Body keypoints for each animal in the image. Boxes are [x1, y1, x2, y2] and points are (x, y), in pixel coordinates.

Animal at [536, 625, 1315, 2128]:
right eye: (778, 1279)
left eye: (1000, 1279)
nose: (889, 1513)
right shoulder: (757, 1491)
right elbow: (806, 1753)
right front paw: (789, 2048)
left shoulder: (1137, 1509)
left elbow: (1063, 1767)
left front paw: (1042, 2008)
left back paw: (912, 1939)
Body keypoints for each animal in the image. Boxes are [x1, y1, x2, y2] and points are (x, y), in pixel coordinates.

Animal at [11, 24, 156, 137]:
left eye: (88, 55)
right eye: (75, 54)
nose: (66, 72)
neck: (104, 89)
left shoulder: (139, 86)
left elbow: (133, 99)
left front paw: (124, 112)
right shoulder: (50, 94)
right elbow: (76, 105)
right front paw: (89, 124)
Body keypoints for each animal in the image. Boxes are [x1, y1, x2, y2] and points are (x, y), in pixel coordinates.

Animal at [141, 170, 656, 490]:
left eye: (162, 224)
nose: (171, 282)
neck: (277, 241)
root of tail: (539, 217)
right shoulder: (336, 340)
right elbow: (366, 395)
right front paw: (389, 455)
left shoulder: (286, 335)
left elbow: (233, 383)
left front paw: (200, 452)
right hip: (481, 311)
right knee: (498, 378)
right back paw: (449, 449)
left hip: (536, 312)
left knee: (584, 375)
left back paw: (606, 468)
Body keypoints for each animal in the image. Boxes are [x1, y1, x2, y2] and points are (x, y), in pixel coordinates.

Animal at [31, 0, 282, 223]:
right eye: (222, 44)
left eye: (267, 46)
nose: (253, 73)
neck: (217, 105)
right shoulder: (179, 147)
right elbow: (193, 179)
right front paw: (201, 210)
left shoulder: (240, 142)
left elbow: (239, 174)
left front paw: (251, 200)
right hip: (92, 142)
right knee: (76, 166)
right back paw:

• • • •

TRY IT:
Look through the listing, and copy each line in which the string "back" turns up.

ANSWER SPACE:
left back paw: (912, 1939)
right back paw: (449, 449)
left back paw: (606, 468)
right back paw:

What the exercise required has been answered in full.